Exercise details: When a line of the entries contains the word "social", report that line.

Data for this task:
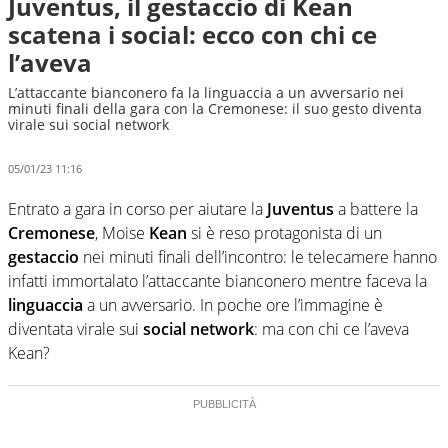
Juventus, il gestaccio di Kean
scatena i social: ecco con chi ce
l’aveva
L’attaccante bianconero fa la linguaccia a un avversario nei
minuti finali della gara con la Cremonese: il suo gesto diventa
virale sui social network
05/01/23 11:16
Entrato a gara in corso per aiutare la
Juventus
a battere la
Cremonese
, Moise
Kean
si è reso protagonista di un
gestaccio
nei minuti finali dell’incontro: le telecamere hanno
infatti immortalato l’attaccante bianconero mentre faceva la
linguaccia
a un avversario. In poche ore l’immagine è
diventata virale sui
social network
: ma con chi ce l’aveva
Kean?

Solved problem:
scatena i social: ecco con chi ce
virale sui social network
social network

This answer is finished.